Reflectindo a ambiguidade da Cruzada Albigense e a desconfortável verdade dos cristãos que lutavam contra os cristãos, algumas canções populares do período criticaram os Papas por concederem à campanha um estatuto de Cruzada e aos seus participantes uma remissão de pecados. Por exemplo, como diz o canto sirventes do século XIII CE de Guilhem Figueira:
Roma, na verdade eu sei, sem dúvida, que com a fraude de um falso perdão você entregou os barões da França para atormentar longe do Paraíso, e, Roma, você matou o bom rei da França, atraindo-o para longe de Paris com a sua falsa pregação. (citado em Riley-Smith, 111)

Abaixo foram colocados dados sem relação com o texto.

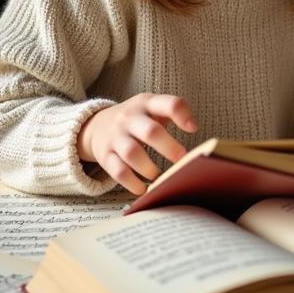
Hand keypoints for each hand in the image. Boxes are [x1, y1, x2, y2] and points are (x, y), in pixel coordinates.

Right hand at [77, 94, 198, 194]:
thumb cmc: (136, 119)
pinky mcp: (105, 155)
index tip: (194, 129)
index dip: (183, 116)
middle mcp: (130, 118)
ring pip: (132, 153)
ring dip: (149, 168)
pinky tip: (143, 189)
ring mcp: (115, 136)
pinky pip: (118, 171)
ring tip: (160, 177)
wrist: (96, 124)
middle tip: (182, 159)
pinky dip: (132, 183)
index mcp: (147, 103)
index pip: (169, 104)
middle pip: (151, 132)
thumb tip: (197, 132)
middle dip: (169, 147)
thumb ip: (173, 113)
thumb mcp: (152, 108)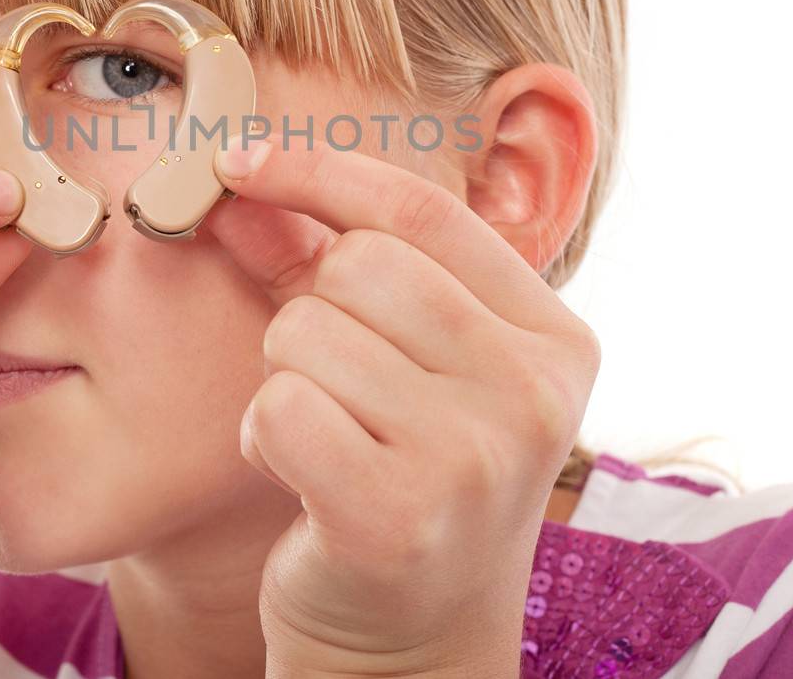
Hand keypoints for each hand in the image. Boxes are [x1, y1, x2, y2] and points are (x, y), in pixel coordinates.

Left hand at [206, 135, 600, 677]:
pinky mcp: (398, 516)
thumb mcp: (397, 361)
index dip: (320, 170)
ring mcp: (476, 457)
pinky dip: (263, 436)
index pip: (424, 210)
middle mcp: (533, 392)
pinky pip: (278, 407)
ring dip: (287, 380)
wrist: (409, 640)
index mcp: (553, 338)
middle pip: (359, 265)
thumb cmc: (402, 475)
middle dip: (311, 310)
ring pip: (305, 332)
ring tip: (330, 438)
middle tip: (335, 382)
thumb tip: (239, 183)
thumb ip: (324, 264)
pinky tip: (305, 477)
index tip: (239, 160)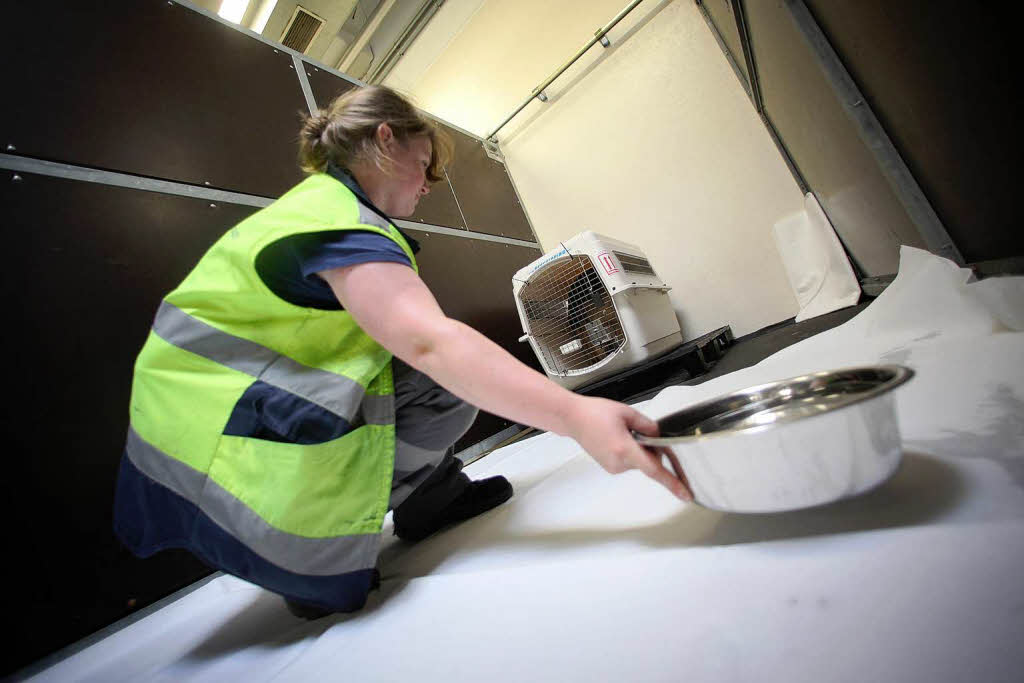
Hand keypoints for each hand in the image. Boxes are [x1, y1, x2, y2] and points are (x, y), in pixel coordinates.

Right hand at [564, 396, 692, 501]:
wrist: (573, 419)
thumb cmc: (594, 413)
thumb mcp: (627, 413)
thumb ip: (648, 425)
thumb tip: (659, 435)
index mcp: (624, 449)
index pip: (654, 470)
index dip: (673, 483)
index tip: (686, 494)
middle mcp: (619, 462)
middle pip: (650, 462)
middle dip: (652, 449)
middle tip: (641, 430)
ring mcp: (614, 467)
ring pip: (640, 462)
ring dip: (640, 449)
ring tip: (624, 432)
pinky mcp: (611, 467)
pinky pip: (630, 462)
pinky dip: (631, 452)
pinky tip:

Há também uma certa nostalgia e mitos históricos sobre a Cruzada Albigensiana com os franceses do sul, usando por vezes o episódio como exemplo da sua independência cultural de uma França do norte, que é uma epitomásia do governo central em Paris. Os hereges também apelaram à mente moderna com o seu vegetarianismo e papel melhorado para as mulheres, mas estas facetas da cultura devem ignorar o facto de que houve atrocidades e fanatismo de ambos os lados durante a Cruzada que iniciou o processo de luta dos cristãos ocidentais entre si, uma situação que iria arruinar a política e a sociedade europeia durante séculos depois.